Research the LGBTQ+ community in each city and see if there are advocacy and/or professional organizations that you can get involved in. These organizations might even have relationships with business schools; for example, the Nashville LGBT Chamber of Commerce  allows member of Owen’s Out & Allied club to attend some of their events for free.

“I’ve met some really good contacts in Nashville (through the Chamber of Commerce). They’re really excited about younger people wanting to attend those meetings and really receptive to making introductions throughout the Nashville community,” Fritzsche said.

Don’t neglect the rest of the business school experience.

Of course, the LGBTQ+ community is a very important factor, but remember to look for other resources that will also inform your time at business school. If you know what job function or companies you want to recruit for, make sure that the school has the curriculum and company relationships to support your career goals. Also look for clubs that can support other aspects of your identity, such as cultural/ethnic associations and affinity clubs for hobbies such as sports or cooking.

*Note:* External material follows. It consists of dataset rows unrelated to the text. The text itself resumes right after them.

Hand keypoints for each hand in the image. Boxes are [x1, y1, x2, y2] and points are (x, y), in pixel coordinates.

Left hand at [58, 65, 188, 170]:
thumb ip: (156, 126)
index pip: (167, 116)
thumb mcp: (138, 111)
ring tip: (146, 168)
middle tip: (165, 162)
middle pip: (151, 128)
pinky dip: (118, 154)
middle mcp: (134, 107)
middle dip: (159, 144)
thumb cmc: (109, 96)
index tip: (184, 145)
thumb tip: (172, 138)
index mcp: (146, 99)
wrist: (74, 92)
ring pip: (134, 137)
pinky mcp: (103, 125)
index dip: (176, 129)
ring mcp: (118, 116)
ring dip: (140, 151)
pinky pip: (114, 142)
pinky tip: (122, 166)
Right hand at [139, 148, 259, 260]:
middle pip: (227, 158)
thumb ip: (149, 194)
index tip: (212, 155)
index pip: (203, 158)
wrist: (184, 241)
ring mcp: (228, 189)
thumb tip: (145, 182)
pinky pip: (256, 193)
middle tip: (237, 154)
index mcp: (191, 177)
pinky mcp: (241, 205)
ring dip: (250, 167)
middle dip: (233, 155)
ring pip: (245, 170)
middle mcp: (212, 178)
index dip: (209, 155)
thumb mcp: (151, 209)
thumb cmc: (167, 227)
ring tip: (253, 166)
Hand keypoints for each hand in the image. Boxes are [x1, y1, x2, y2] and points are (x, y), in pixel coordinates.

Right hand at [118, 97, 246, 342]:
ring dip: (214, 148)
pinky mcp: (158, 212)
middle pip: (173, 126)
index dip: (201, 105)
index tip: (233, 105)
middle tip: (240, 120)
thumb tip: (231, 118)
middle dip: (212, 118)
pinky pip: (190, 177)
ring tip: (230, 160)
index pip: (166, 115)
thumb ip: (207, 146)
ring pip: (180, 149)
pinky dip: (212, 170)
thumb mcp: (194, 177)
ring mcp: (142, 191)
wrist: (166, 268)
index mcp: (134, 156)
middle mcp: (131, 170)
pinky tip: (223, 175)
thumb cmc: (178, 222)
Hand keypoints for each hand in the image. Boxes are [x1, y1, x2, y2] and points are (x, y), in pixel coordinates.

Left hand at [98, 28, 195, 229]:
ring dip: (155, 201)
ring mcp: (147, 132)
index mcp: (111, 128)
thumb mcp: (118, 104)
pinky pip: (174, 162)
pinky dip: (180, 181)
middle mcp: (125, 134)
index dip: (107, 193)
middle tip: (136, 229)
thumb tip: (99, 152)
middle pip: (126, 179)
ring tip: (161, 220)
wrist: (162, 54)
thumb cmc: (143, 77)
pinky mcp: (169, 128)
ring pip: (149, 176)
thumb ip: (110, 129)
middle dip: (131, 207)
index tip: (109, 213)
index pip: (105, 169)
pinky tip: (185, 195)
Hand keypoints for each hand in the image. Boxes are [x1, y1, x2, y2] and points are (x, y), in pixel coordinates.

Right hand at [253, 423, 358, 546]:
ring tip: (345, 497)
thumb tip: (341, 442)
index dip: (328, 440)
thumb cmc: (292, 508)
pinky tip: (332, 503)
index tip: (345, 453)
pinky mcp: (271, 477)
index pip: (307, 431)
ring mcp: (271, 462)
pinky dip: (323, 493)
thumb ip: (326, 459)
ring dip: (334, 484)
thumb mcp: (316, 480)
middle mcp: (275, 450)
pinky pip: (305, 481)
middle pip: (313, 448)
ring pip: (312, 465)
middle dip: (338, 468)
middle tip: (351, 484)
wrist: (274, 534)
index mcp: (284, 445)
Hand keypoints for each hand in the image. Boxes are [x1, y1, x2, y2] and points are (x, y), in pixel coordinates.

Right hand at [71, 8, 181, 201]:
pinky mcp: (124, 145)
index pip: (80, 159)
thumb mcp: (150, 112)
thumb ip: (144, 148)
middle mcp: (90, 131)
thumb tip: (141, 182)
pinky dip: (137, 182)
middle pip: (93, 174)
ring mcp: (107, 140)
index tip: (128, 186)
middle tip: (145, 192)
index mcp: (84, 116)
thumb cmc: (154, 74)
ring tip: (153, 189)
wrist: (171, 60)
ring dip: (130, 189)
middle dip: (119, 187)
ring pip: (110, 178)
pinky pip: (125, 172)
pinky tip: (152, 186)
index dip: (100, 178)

“Even within the LGBTQ community, we’re all different, and we look for different things and fit in different places. When you’re looking at schools, don’t underestimate the importance of feeling like you fit in in that community,” Fritzsche said.

Let admissions officers know you’re out, if you’re comfortable with it.

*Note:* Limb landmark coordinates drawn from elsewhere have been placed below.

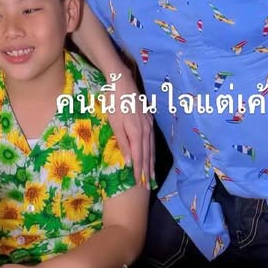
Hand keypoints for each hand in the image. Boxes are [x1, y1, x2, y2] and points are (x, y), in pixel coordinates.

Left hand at [105, 70, 154, 186]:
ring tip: (151, 174)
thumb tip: (130, 161)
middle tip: (148, 185)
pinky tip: (151, 154)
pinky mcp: (149, 119)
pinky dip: (152, 150)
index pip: (139, 156)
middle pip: (148, 154)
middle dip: (147, 170)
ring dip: (151, 162)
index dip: (139, 170)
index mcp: (137, 132)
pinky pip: (152, 139)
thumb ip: (123, 142)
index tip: (139, 183)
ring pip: (151, 147)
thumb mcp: (115, 123)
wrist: (122, 82)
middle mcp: (146, 130)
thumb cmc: (114, 103)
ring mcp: (149, 124)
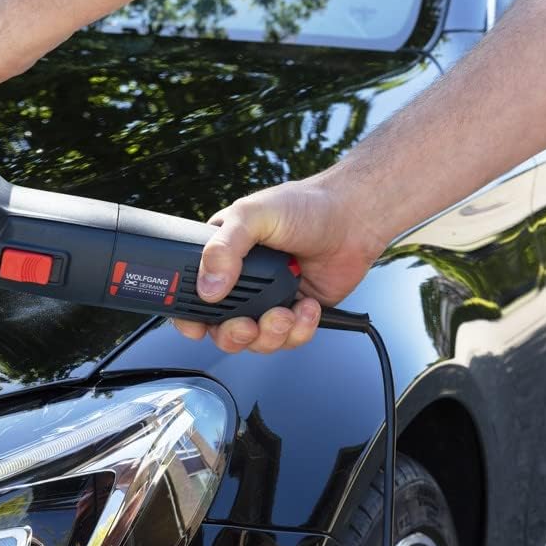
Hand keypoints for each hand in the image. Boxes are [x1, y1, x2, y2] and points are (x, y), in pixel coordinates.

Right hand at [173, 175, 387, 352]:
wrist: (355, 217)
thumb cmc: (305, 205)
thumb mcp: (253, 215)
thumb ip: (224, 248)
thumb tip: (209, 287)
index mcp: (222, 256)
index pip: (193, 295)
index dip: (190, 317)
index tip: (196, 327)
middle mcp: (242, 281)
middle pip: (221, 328)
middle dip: (233, 334)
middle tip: (246, 326)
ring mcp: (269, 299)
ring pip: (255, 340)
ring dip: (269, 334)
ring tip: (284, 314)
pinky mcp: (297, 312)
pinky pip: (288, 339)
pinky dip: (298, 330)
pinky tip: (307, 306)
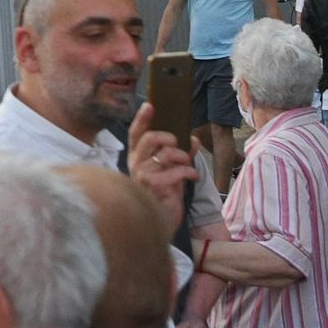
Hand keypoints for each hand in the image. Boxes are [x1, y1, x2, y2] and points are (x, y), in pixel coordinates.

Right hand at [125, 99, 198, 223]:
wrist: (162, 221)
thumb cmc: (165, 194)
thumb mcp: (172, 170)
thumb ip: (180, 154)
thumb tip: (193, 139)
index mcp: (137, 158)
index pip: (135, 134)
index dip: (141, 118)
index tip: (150, 105)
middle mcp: (136, 164)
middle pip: (149, 138)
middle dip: (168, 137)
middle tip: (177, 143)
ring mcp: (143, 176)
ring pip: (165, 153)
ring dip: (182, 156)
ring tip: (188, 163)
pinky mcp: (154, 186)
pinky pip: (176, 170)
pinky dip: (189, 171)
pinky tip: (192, 176)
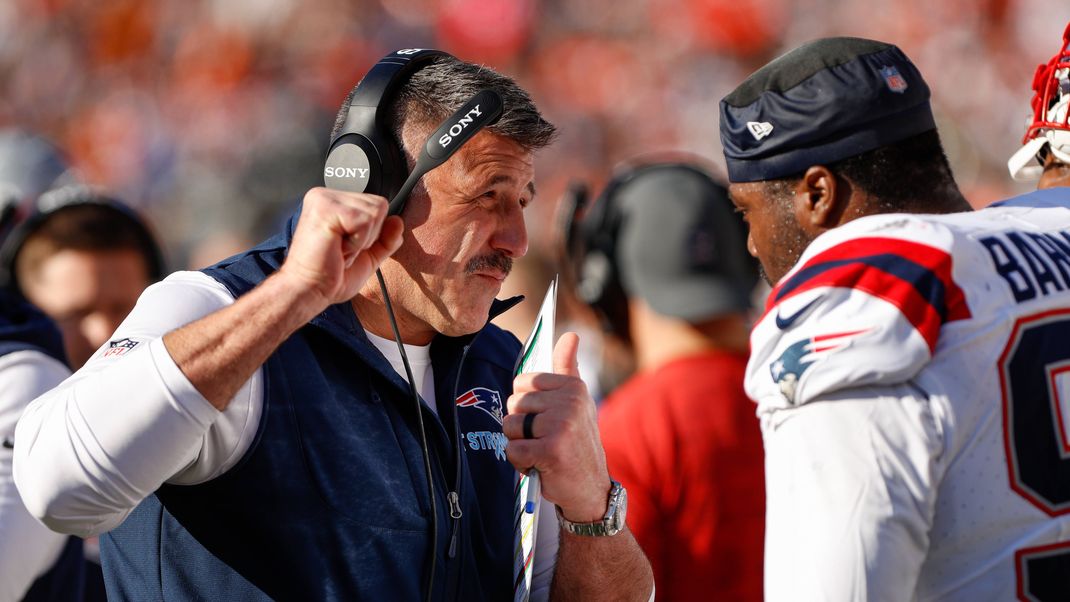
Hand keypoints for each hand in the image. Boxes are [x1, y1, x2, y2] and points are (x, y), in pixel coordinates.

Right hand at [279, 187, 403, 307]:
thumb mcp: (368, 256)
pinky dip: (356, 242)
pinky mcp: (325, 208)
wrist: (310, 291)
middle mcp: (327, 196)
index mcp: (334, 202)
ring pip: (374, 212)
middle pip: (379, 205)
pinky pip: (364, 221)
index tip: (347, 247)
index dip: (371, 233)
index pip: (376, 204)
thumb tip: (398, 221)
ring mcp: (324, 199)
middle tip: (342, 250)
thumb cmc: (330, 276)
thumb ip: (385, 238)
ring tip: (339, 249)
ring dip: (361, 240)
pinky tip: (337, 248)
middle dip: (368, 236)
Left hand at [504, 332, 611, 521]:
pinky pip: (512, 450)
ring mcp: (561, 425)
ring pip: (510, 427)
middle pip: (513, 405)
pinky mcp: (551, 450)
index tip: (545, 420)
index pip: (522, 383)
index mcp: (573, 387)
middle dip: (521, 427)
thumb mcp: (577, 403)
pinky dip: (520, 463)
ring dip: (520, 445)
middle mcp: (570, 402)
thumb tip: (570, 334)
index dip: (526, 406)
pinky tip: (539, 466)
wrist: (591, 489)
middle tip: (544, 440)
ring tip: (541, 453)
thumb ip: (568, 368)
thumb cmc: (577, 443)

The decision is completely yours to make, but if you are out and comfortable talking about it during your b-school application process, admissions officers can help connect you with LGBTQ+ groups and ensure you have a chance to apply for any relevant fellowships that may be offered.

“I’ve had students, for example, where nothing showed up in their application or in our conversations about them being a member of the LGBTQ+ community or an ally,” Lomax recalled. “Then later on, they were really interested in ROMBA, but at that time, it was too late for them to become a fellow (and get that scholarship).”

Visit the schools if you can.

Visiting schools can be a big commitment of time and money. However, it is often the best way to determine whether a school offers the community you’re looking for, LGBTQ+ and otherwise. “I think it’s a really big investment to come get your MBA, and you owe it to yourself to go somewhere where you’re really going to grow and thrive over the next two years of your life,” Fritzsche said.

“There’s other small things you can see when you visit a school (that shows) if they’re thinking about these (LGBTQ+) issues, like the gender-neutral bathrooms in the library,” Kunkel added.